Analysis of Consolidation by Vertical Drain with Vacuum Preloading Based on Axisymmetric Biot’s Consolidation Theory

Abstract

A model of consolidation for a single-drain well under vacuum preloading, based on Biot’s axisymmetric theory and considering the “real strain” hypothesis, was established using the finite element method. Degenerating the consolidation equation of real strain yielded the Barron’s classical free strain and equal strain equations. The free strain and equal strain finite element models were derived by imposing boundary and constraint conditions on the real strain FEM model.
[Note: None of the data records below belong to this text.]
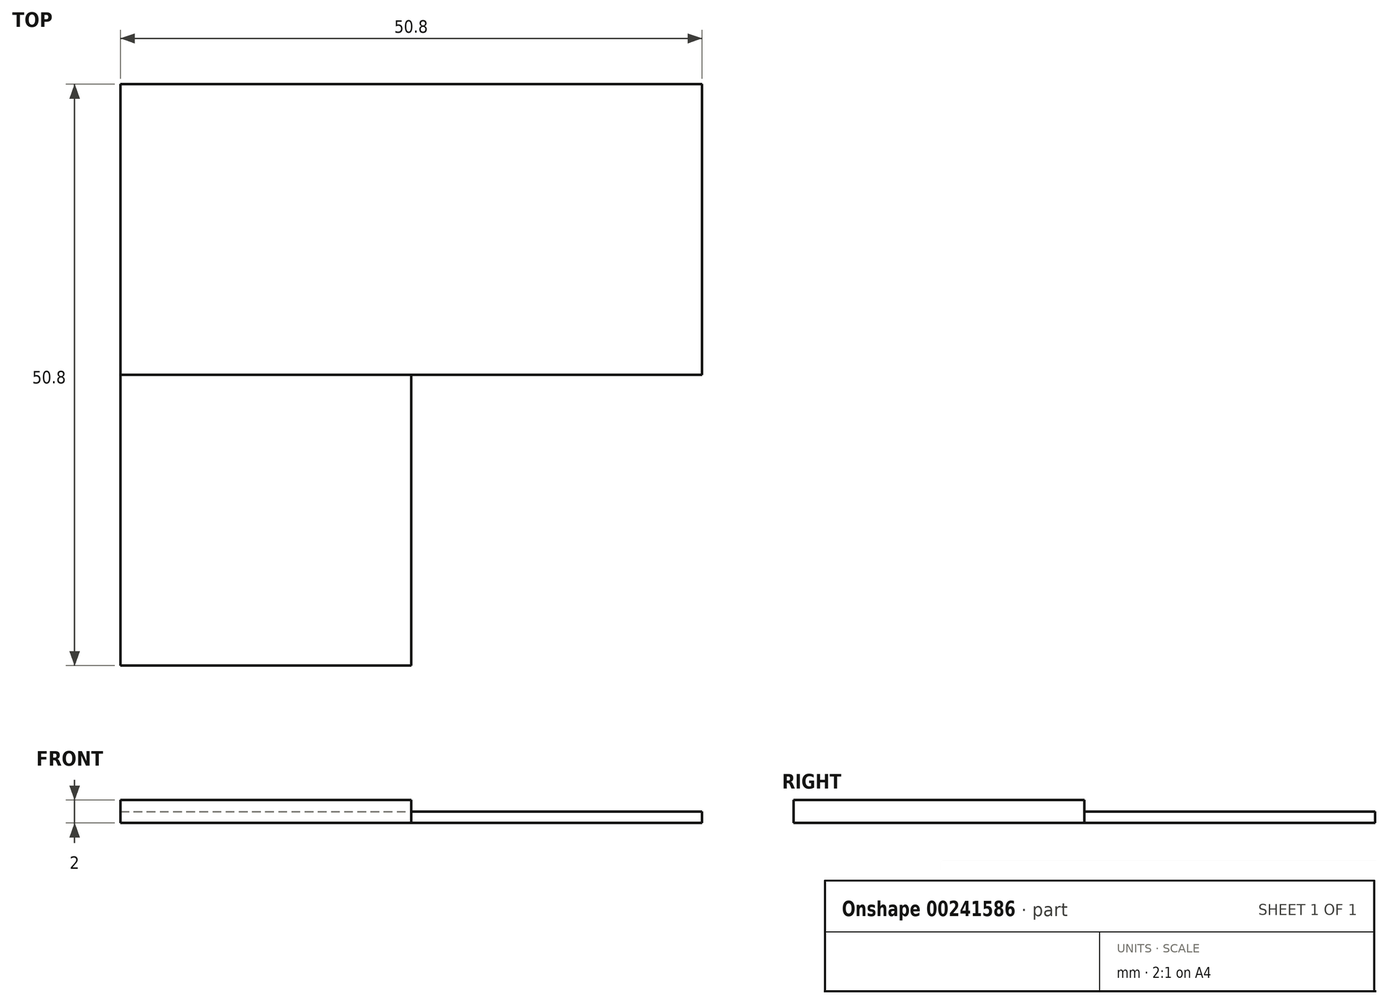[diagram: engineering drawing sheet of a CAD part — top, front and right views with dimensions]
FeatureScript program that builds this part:
annotation { "Feature Type Name" : "Feature", "Feature Type Description" : "" }
export const myFeature = defineFeature(function(context is Context, id is Id, definition is map)
    precondition{}
    {
        {
            assignVariable(context, id + "F0", {"name" : "x", "anyValue" : 1});
        }
        {
            var Q0;
            Q0=qCreatedBy(makeId("Top.planeOp"),FACE);
            var sketch = newSketch(context, id + "F1", { "sketchPlane" : qUnion([Q0])});
            skLineSegment(sketch, "E0.bottom", {"start": v(25.4, 25.4) * mm, "end": v(-25.4, 25.4) * mm});
            skLineSegment(sketch, "E0.top", {"start": v(25.4, -25.4) * mm, "end": v(-25.4, -25.4) * mm});
            skLineSegment(sketch, "E0.left", {"start": v(25.4, 25.4) * mm, "end": v(25.4, -25.4) * mm});
            skLineSegment(sketch, "E0.right", {"start": v(-25.4, 25.4) * mm, "end": v(-25.4, -25.4) * mm});
            skPoint(sketch, "E0.middle", {"position": v(0, 0) * mm});
            skSolve(sketch);
        }
        {
            var Q0;
            Q0=makeQuery(id+"F1.imprint","IMPRINT",FACE,{"disambiguationData":[TD([[makeQuery(id+"F1.imprint","IMPRINT",EDGE,{"derivedFrom":sQuery(id+"F1.wireOp",EDGE,"E0.bottom")}),1.0]])]});
            extrude(context, id + "F2", {"entities" : qUnion([Q0]), "depth" : (getVariable(context, 'x')) * mm});
        }
        {
            var Q0;
            Q0=makeQuery(id+"F2.opExtrude","CAP_FACE",FACE,{"disambiguationData":[OSD([sQuery(id+"F1.wireOp",EDGE,"E0.bottom"),sQuery(id+"F1.wireOp",EDGE,"E0.top"),sQuery(id+"F1.wireOp",EDGE,"E0.left"),sQuery(id+"F1.wireOp",EDGE,"E0.right")])],"isStart":false});
            var sketch = newSketch(context, id + "F3", { "sketchPlane" : qUnion([Q0])});
            skLineSegment(sketch, "E1.bottom", {"start": v(25.4, -25.4) * mm, "end": v(0, -25.4) * mm});
            skLineSegment(sketch, "E1.top", {"start": v(25.4, 0) * mm, "end": v(0, 0) * mm});
            skLineSegment(sketch, "E1.left", {"start": v(25.4, -25.4) * mm, "end": v(25.4, 0) * mm});
            skLineSegment(sketch, "E1.right", {"start": v(0, -25.4) * mm, "end": v(0, 0) * mm});
            skSolve(sketch);
        }
        {
            var Q0;
            Q0 = qSketchRegion(id + "F3", true);
            extrude(context, id + "F4", {"entities" : qUnion([Q0]), "operationType" : NewBodyOperationType.REMOVE, "oppositeDirection" : true, "depth" : (getVariable(context, 'x')) * mm});
        }
        {
            var Q0;
            Q0=makeQuery(id+"F2.opExtrude","CAP_FACE",FACE,{"disambiguationData":[OSD([sQuery(id+"F1.wireOp",EDGE,"E0.bottom"),sQuery(id+"F1.wireOp",EDGE,"E0.top"),sQuery(id+"F1.wireOp",EDGE,"E0.left"),sQuery(id+"F1.wireOp",EDGE,"E0.right")])],"isStart":false});
            var sketch = newSketch(context, id + "F5", { "sketchPlane" : qUnion([Q0])});
            skLineSegment(sketch, "E2.bottom", {"start": v(-25.4, -25.4) * mm, "end": v(0, -25.4) * mm});
            skLineSegment(sketch, "E2.top", {"start": v(-25.4, 0) * mm, "end": v(0, 0) * mm});
            skLineSegment(sketch, "E2.left", {"start": v(-25.4, -25.4) * mm, "end": v(-25.4, 0) * mm});
            skLineSegment(sketch, "E2.right", {"start": v(0, -25.4) * mm, "end": v(0, 0) * mm});
            skSolve(sketch);
        }
        {
            var Q0;
            Q0=makeQuery(id+"F5.imprint","IMPRINT",FACE,{"disambiguationData":[TD([[makeQuery(id+"F5.imprint","IMPRINT",EDGE,{"derivedFrom":sQuery(id+"F5.wireOp",EDGE,"E2.bottom")}),-1.0]])]});
            extrude(context, id + "F6", {"entities" : qUnion([Q0]), "operationType" : NewBodyOperationType.ADD, "depth" : (getVariable(context, 'x')) * mm});
        }
    });
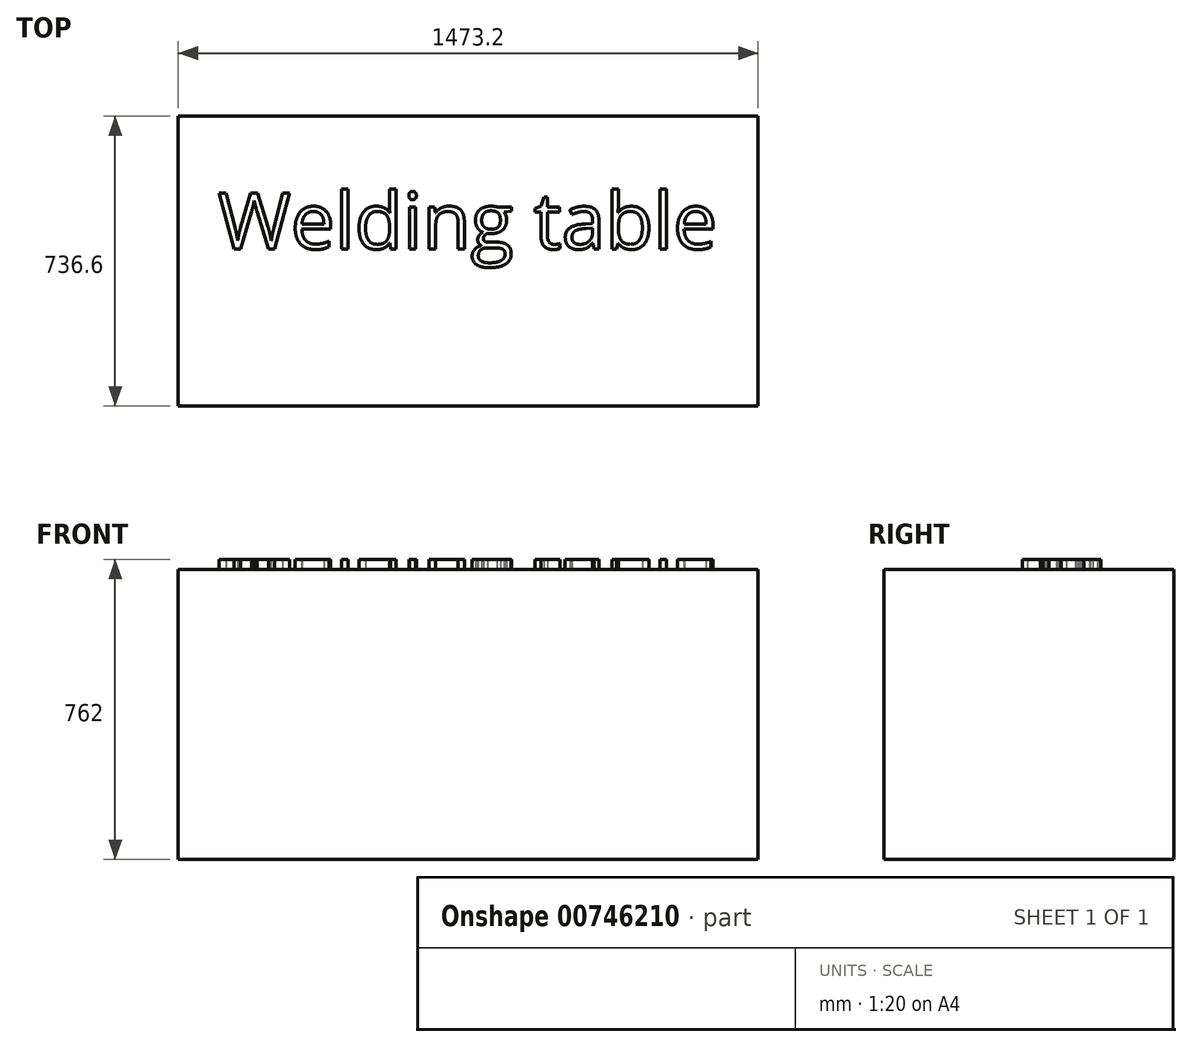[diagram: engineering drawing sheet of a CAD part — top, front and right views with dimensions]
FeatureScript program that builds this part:
annotation { "Feature Type Name" : "Feature", "Feature Type Description" : "" }
export const myFeature = defineFeature(function(context is Context, id is Id, definition is map)
    precondition{}
    {
        {
            var Q0;
            Q0=qCreatedBy(makeId("Top.planeOp"),FACE);
            var sketch = newSketch(context, id + "F0", { "sketchPlane" : qUnion([Q0])});
            skLineSegment(sketch, "E0.bottom", {"start": v(736.6, -368.3) * mm, "end": v(-736.6, -368.3) * mm});
            skLineSegment(sketch, "E0.top", {"start": v(736.6, 368.3) * mm, "end": v(-736.6, 368.3) * mm});
            skLineSegment(sketch, "E0.left", {"start": v(736.6, -368.3) * mm, "end": v(736.6, 368.3) * mm});
            skLineSegment(sketch, "E0.right", {"start": v(-736.6, -368.3) * mm, "end": v(-736.6, 368.3) * mm});
            skPoint(sketch, "E0.middle", {"position": v(0, 0) * mm});
            skSolve(sketch);
        }
        {
            var Q0;
            Q0 = qSketchRegion(id + "F0", true);
            extrude(context, id + "F1", {"entities" : qUnion([Q0]), "depth" : 736.6 * mm, "offsetDistance" : 25.4 * mm});
        }
        {
            var Q0;
            Q0=makeQuery(id+"F1.opExtrude","CAP_FACE",FACE,{"disambiguationData":[OSD([sQuery(id+"F0.wireOp",EDGE,"E0.bottom"),sQuery(id+"F0.wireOp",EDGE,"E0.top"),sQuery(id+"F0.wireOp",EDGE,"E0.left"),sQuery(id+"F0.wireOp",EDGE,"E0.right")])],"isStart":false});
            var sketch = newSketch(context, id + "F2", { "sketchPlane" : qUnion([Q0])});
            skText(sketch, "E1", { "text": "Welding table", "fontName": "OpenSans-Regular.ttf"});
            const initialGuessF2  = {"E1": [-0.635, 0.03094, 1, 0, 0.14342]};
            skSetInitialGuess(sketch, initialGuessF2);
            skSolve(sketch);
        }
        {
            var Q0;
            Q0 = qSketchRegion(id + "F2", true);
            extrude(context, id + "F3", {"entities" : qUnion([Q0]), "operationType" : NewBodyOperationType.ADD, "depth" : 25.4 * mm, "offsetDistance" : 25.4 * mm});
        }
    });
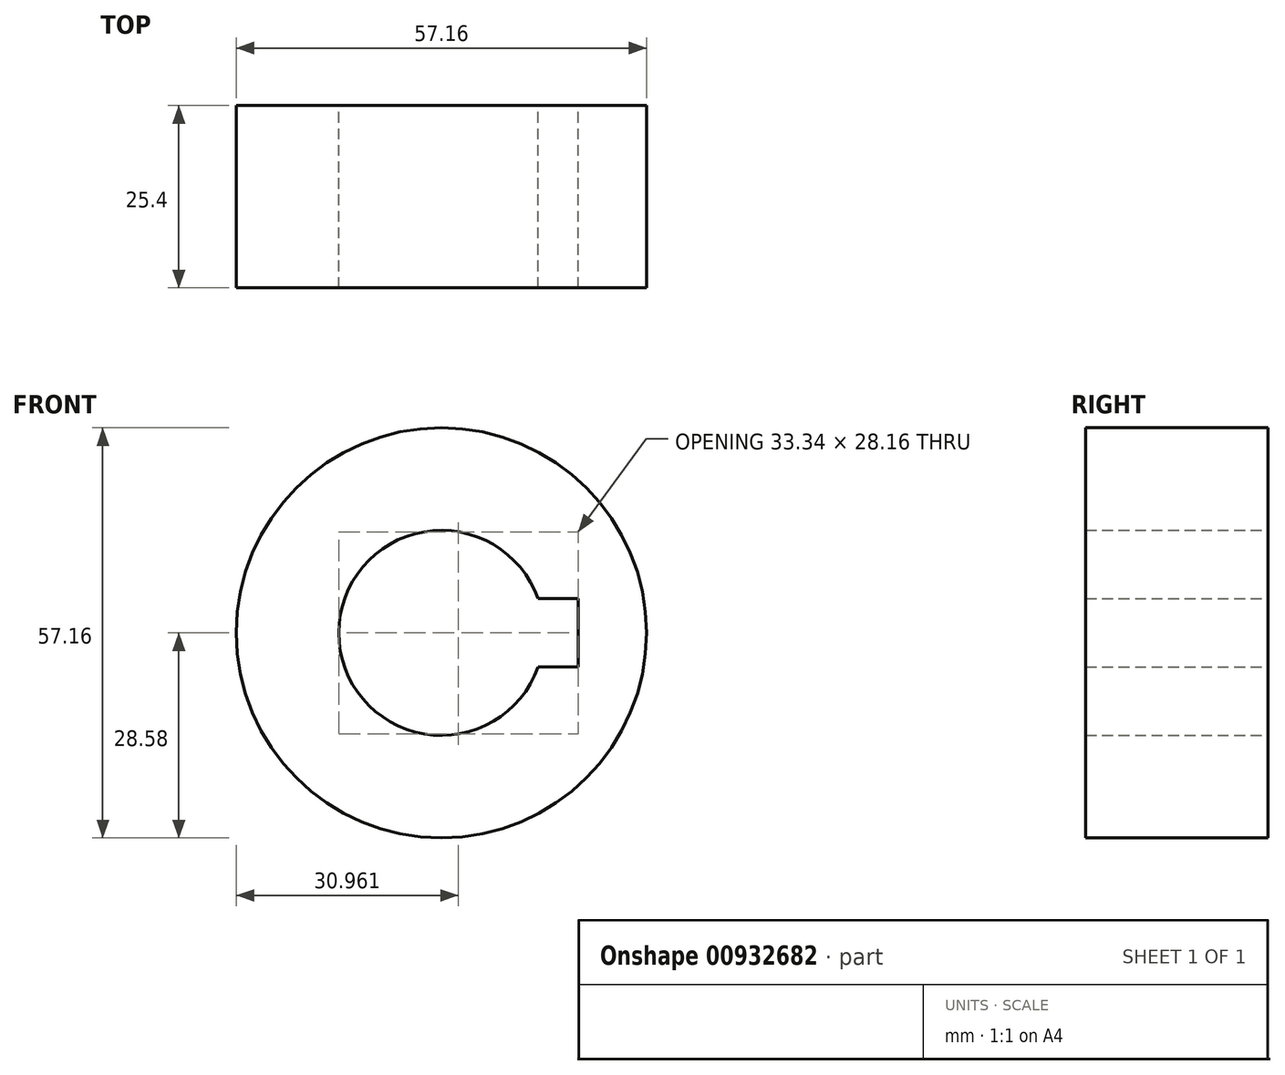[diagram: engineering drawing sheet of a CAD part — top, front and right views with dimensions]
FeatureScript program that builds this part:
annotation { "Feature Type Name" : "Feature", "Feature Type Description" : "" }
export const myFeature = defineFeature(function(context is Context, id is Id, definition is map)
    precondition{}
    {
        {
            var Q0;
            Q0=qCreatedBy(makeId("Front.planeOp"),FACE);
            var sketch = newSketch(context, id + "F0", { "sketchPlane" : qUnion([Q0])});
            skCircle(sketch, "E0", {"center": v(0, 0) * mm, "radius": 28.58 * mm});
            skCircle(sketch, "E1", {"center": v(76.2, 0) * mm, "radius": 19.05 * mm});
            skLineSegment(sketch, "E2", {"start": v(3.57, 28.35) * mm, "end": v(78.58, 18.9) * mm});
            skLineSegment(sketch, "E3", {"start": v(3.57, -28.35) * mm, "end": v(78.58, -18.9) * mm});
            skCircle(sketch, "E4", {"center": v(0, 0) * mm, "radius": 14.29 * mm});
            skCircle(sketch, "E5", {"center": v(76.2, 0) * mm, "radius": 14.29 * mm});
            skLineSegment(sketch, "E6.bottom", {"start": v(-19.05, 4.76) * mm, "end": v(19.05, 4.76) * mm});
            skLineSegment(sketch, "E6.top", {"start": v(-19.05, -4.76) * mm, "end": v(19.05, -4.76) * mm});
            skLineSegment(sketch, "E6.left", {"start": v(-19.05, 4.76) * mm, "end": v(-19.05, -4.76) * mm});
            skLineSegment(sketch, "E6.right", {"start": v(19.05, 4.76) * mm, "end": v(19.05, -4.76) * mm});
            skSolve(sketch);
        }
        {
            var Q0;
            {var subQ7=sQuery(id+"F0.wireOp",EDGE,"E6.left");Q0=makeQuery(id+"F0.imprint","IMPRINT",FACE,{"disambiguationData":[TD([[makeQuery(id+"F0.imprint","IMPRINT",EDGE,{"derivedFrom":subQ7}),-1.0]])]});}
            var Q1;
            {var subQ5=sQuery(id+"F0.wireOp",EDGE,"E6.left");Q1=makeQuery(id+"F0.imprint","IMPRINT",FACE,{"disambiguationData":[TD([[makeQuery(id+"F0.imprint","IMPRINT",EDGE,{"derivedFrom":subQ5}),1.0]])]});}
            extrude(context, id + "F1", {"entities" : qUnion([Q0, Q1]), "depth" : 25.4 * mm, "offsetDistance" : 25.4 * mm});
        }
    });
The validation of the simulation process confirmed that the numerical model achieved consistent outcomes, with the theoretical values postulating its effectiveness. The real strain model revealed the Mandel–Cryer effect of soil near the vertical drain during the initial vacuum preloading consolidation process, causing the effective stress to increase more than the effective stress generated by the vacuum pressure and leading to a greater reduction in the void ratio. This phenomenon is one of the reasons for clogging during the vacuum preloading process. However, the free strain and equal strain models cannot produce this effect because they cannot describe the coupling between soil deformation and fluid flow. The parameter analysis of the real strain model showed that as Poisson’s ratio for soil decreased, the consolidation rate of soil also decreased, while the Mandel–Cryer effect of soil increased.